- Preguntas de estudio -
a – Según el fragmento sobre Lugones en Ayacucho, ¿con qué cuatro verbos resumió Lugones la vida?
b – Continúa el fragmento sobre Lugones en Ayacucho a partir de su última oración.

- Fragmento del documento -
+ + +

Se ha puesto de moda un ejercicio no de science fiction sino de ficción académica que podemos llamar la historiografía del if, del si condicional. ¿Qué hubiera pasado si no hay Revolución Francesa o Primera Guerra Mundial o si Hitler no llega al poder? Pronto alguien imaginará cómo sería nuestro presente si, tras la victoria de Antonio José de Sucre en Ayacucho contra el virrey José de la Serna, no se produce la ruptura entre Bolívar y San Martín. El Congreso Anfictiónico de Panamá prosigue en Tacubaya, como estaba planeado. Se cumple el sueño bolivariano de la Gran Colombia, el inmenso país de lengua española, presidido desde el castillo de Chapultepec por el mariscal de Ayacucho.
Salimos del siglo XX mucho peor de como entramos. Invocar aquella posibilidad suena a broma pesada. Sin embargo, al menos en un campo la promesa se cumplió. Hay una gran literatura continental y su comienzo y su base fue el modernismo. Nada más justo, pues, que el 9 de diciembre de 1924, al llegar el centenario de la victoria sudamericana sobre el ejército realista, el presidente Leguía del Perú invitara a hablar a los tres grandes poetas sobrevivientes: su compatriota José Santos Chocano, Guillermo Valencia, de Colombia, y el más célebre, Leopoldo Lugones, de Argentina.
Muerto Rubén Darío, Ramón López Velarde le dio a Lugones el cetro y la corona, por encima de la admiración que le inspiraba Amado Nervo, “nuestro as de ases, el poeta máximo nuestro” (de los mexicanos). Nervo no le hizo sombra mucho tiempo: murió en 1919 y en Montevideo, enamorado de una joven que iba a ser la tía del Che Guevara. Lugones era el Borges de ese momento. Mientras Chocano leía su oda a la victoria de Sucre nadie se imaginaba que el modernismo estaba a punto de terminar allí mismo en Ayacucho, extraño lugar que en 1980 se convertiría en cuartel general de Sendero Luminoso.
Lugones pronunció su discurso: “Ha sonado otra vez, para bien del mundo, la hora de la espada… Pacifismo, colectivismo, democracia, son sinónimos de la misma vacante que el destino ofrece al jefe predestinado, es decir, al hombre que manda por su derecho de mejor, con o sin ley, porque ésta, como expresión de potencia, confúndese con su voluntad.” Definió el pacifismo como “culto del miedo, o una añagaza de la conquista roja.” Resumió la vida en cuatro verbos de acción (mussoliniana): “amar, combatir, mandar, enseñar.” Declaró “caduco” el sistema constitucional y postuló: “El ejército es la última aristocracia, vale decir la última posibilidad de organización jerárquica que nos resta entre la disolución demagógica.”

+ + +

- Datos de origen -
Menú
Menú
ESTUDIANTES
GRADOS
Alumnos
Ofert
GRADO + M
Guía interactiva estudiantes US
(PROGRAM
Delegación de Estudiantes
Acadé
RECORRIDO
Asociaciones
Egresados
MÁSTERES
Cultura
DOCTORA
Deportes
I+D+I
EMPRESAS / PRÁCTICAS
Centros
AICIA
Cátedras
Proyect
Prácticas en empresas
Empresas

+ + +

- Respuestas de la actividad -
a – Amar, combatir, mandar y enseñar.

b –
José Vasconcelos acababa de romper con nuestros caudillos militares Obregón y Calles y sentenció desde su revista errante La Antorcha: “Hemos perdido un poeta y hemos ganado un bufón”. Chocano, paradójicamente, había sido el único poeta de la Revolución Mexicana, al punto de lograr que Pancho Villa prologara, excepción de excepciones, un cuaderno suyo. Chocano dejó escrito este mensaje para 1999: “México terrorífico y fulgurante/ que trabajar pareces con torvo empeño/ en agregar un círculo a los de Dante”.
Los jóvenes peruanos apoyaron con un manifiesto “Poetas y bufones”, la condena lanzada por Vasconcelos. Uno de los firmantes, Edwin Elmore, abofeteó a Chocano a las puertas del diario El Comercio. El poeta de Alma América respondió a balazos y mató a Elmore. Fue a la cárcel y al salir se hundió en un torbellino que acabó con su propio asesinato en Santiago de Chile.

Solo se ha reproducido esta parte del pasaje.